Top of The records

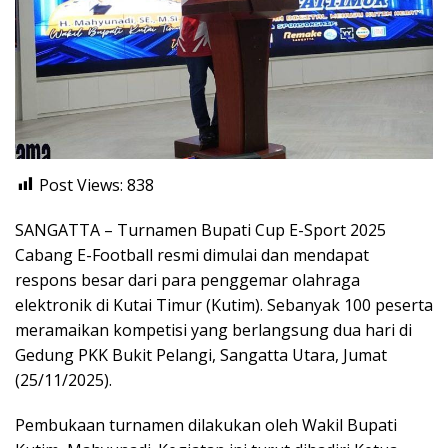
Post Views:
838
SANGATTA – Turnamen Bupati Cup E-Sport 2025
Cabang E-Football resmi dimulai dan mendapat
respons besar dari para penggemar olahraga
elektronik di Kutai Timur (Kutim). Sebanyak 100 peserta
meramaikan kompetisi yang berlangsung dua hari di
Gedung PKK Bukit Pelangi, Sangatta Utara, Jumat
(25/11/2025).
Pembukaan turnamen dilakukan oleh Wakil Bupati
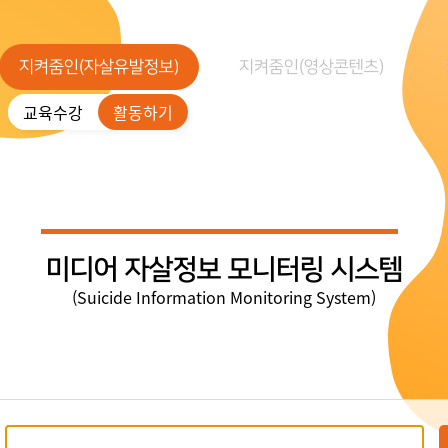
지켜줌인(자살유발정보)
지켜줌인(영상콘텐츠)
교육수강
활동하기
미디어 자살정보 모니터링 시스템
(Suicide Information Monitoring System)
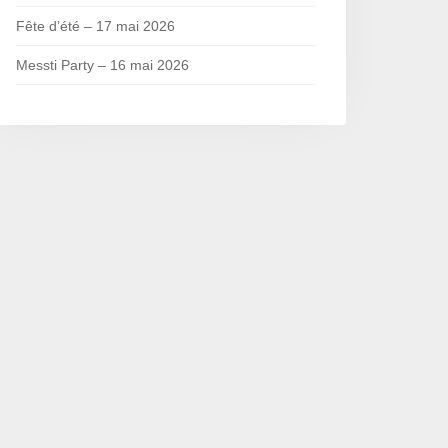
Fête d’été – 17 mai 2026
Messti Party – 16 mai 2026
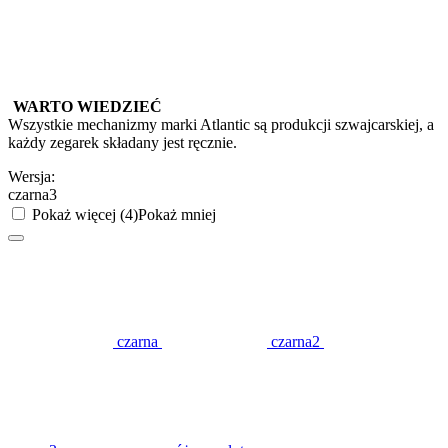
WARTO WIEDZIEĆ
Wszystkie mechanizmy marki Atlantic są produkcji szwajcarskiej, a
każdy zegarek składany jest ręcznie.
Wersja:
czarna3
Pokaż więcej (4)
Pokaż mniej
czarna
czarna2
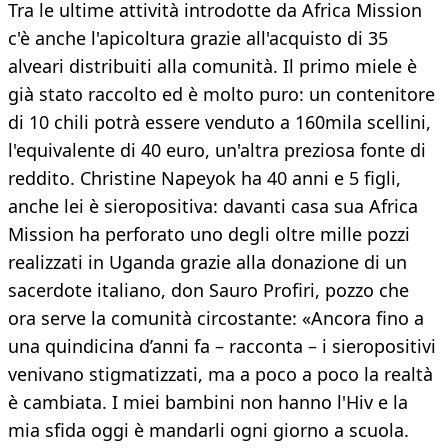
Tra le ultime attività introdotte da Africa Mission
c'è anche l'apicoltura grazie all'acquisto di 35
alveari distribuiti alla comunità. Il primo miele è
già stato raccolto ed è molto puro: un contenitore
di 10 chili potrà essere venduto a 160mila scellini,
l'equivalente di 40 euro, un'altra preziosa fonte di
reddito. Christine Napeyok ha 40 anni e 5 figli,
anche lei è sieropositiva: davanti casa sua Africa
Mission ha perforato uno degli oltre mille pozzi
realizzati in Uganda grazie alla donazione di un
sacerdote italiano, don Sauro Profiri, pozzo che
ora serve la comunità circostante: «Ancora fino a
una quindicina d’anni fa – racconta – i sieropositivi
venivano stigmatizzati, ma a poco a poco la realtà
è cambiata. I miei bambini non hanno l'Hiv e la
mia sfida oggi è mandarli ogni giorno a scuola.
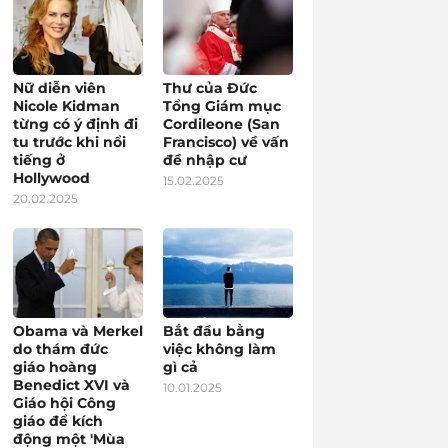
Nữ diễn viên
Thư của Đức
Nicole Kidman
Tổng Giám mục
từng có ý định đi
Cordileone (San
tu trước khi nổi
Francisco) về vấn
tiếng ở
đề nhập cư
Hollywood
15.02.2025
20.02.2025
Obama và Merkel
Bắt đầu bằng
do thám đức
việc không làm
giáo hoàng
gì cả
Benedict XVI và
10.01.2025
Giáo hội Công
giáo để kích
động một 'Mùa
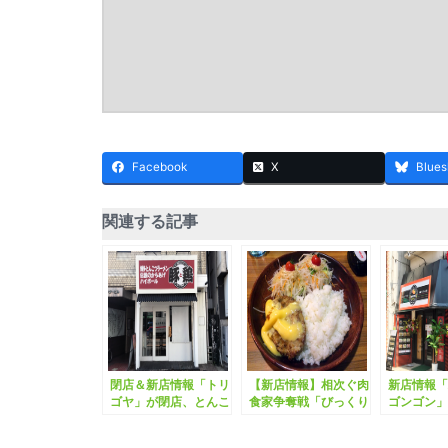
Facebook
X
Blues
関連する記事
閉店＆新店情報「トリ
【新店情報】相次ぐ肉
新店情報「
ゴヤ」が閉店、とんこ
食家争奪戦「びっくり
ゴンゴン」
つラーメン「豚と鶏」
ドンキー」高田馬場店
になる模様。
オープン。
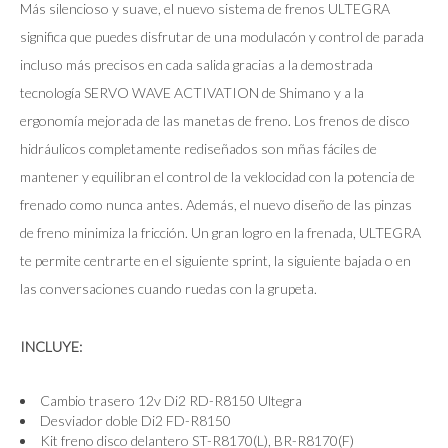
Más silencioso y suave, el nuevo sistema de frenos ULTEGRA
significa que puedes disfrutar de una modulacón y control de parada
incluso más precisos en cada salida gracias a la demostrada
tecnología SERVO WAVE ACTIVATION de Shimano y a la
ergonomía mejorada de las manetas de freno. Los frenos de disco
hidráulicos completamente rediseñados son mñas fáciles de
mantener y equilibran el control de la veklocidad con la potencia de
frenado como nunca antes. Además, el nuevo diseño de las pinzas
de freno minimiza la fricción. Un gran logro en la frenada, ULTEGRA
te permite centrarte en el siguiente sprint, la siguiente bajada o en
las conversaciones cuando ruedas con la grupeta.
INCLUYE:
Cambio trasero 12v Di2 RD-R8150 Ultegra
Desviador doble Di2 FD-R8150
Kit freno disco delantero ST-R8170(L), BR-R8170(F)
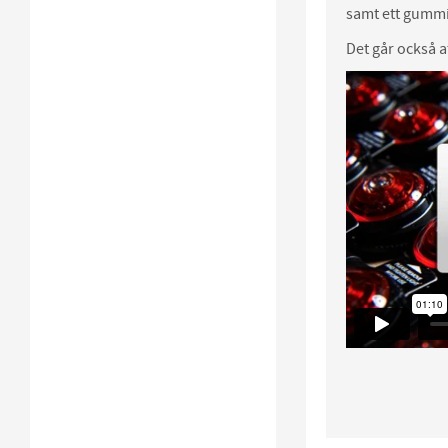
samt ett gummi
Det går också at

Bottom of The records

*What is needed*.
Please reproduce the text of the material above with each "Pokaż" replaced by "Wyświetl" and everything else unchanged. Leave the pictures out.

*Completed exercise*.
Post Views:
838
SANGATTA – Turnamen Bupati Cup E-Sport 2025
Cabang E-Football resmi dimulai dan mendapat
respons besar dari para penggemar olahraga
elektronik di Kutai Timur (Kutim). Sebanyak 100 peserta
meramaikan kompetisi yang berlangsung dua hari di
Gedung PKK Bukit Pelangi, Sangatta Utara, Jumat
(25/11/2025).
Pembukaan turnamen dilakukan oleh Wakil Bupati
지켜줌인(자살유발정보)
지켜줌인(영상콘텐츠)
교육수강
활동하기
미디어 자살정보 모니터링 시스템
(Suicide Information Monitoring System)
Fête d’été – 17 mai 2026
Messti Party – 16 mai 2026
WARTO WIEDZIEĆ
Wszystkie mechanizmy marki Atlantic są produkcji szwajcarskiej, a
każdy zegarek składany jest ręcznie.
Wersja:
czarna3
Wyświetl więcej (4)
Wyświetl mniej
czarna
czarna2
Tra le ultime attività introdotte da Africa Mission
c'è anche l'apicoltura grazie all'acquisto di 35
alveari distribuiti alla comunità. Il primo miele è
già stato raccolto ed è molto puro: un contenitore
di 10 chili potrà essere venduto a 160mila scellini,
l'equivalente di 40 euro, un'altra preziosa fonte di
reddito. Christine Napeyok ha 40 anni e 5 figli,
anche lei è sieropositiva: davanti casa sua Africa
Mission ha perforato uno degli oltre mille pozzi
realizzati in Uganda grazie alla donazione di un
sacerdote italiano, don Sauro Profiri, pozzo che
ora serve la comunità circostante: «Ancora fino a
una quindicina d’anni fa – racconta – i sieropositivi
venivano stigmatizzati, ma a poco a poco la realtà
è cambiata. I miei bambini non hanno l'Hiv e la
mia sfida oggi è mandarli ogni giorno a scuola.
Nữ diễn viên
Thư của Đức
Nicole Kidman
Tổng Giám mục
từng có ý định đi
Cordileone (San
tu trước khi nổi
Francisco) về vấn
tiếng ở
đề nhập cư
Hollywood
15.02.2025
20.02.2025
Obama và Merkel
Bắt đầu bằng
do thám đức
việc không làm
giáo hoàng
gì cả
Benedict XVI và
10.01.2025
Giáo hội Công
giáo để kích
động một 'Mùa
Facebook
X
Blues
関連する記事
閉店＆新店情報「トリ
【新店情報】相次ぐ肉
新店情報「
ゴヤ」が閉店、とんこ
食家争奪戦「びっくり
ゴンゴン」
つラーメン「豚と鶏」
ドンキー」高田馬場店
になる模様。
オープン。
Más silencioso y suave, el nuevo sistema de frenos ULTEGRA
significa que puedes disfrutar de una modulacón y control de parada
incluso más precisos en cada salida gracias a la demostrada
tecnología SERVO WAVE ACTIVATION de Shimano y a la
ergonomía mejorada de las manetas de freno. Los frenos de disco
hidráulicos completamente rediseñados son mñas fáciles de
mantener y equilibran el control de la veklocidad con la potencia de
frenado como nunca antes. Además, el nuevo diseño de las pinzas
de freno minimiza la fricción. Un gran logro en la frenada, ULTEGRA
te permite centrarte en el siguiente sprint, la siguiente bajada o en
las conversaciones cuando ruedas con la grupeta.
INCLUYE:
Cambio trasero 12v Di2 RD-R8150 Ultegra
Desviador doble Di2 FD-R8150
Kit freno disco delantero ST-R8170(L), BR-R8170(F)
samt ett gummi
Det går också at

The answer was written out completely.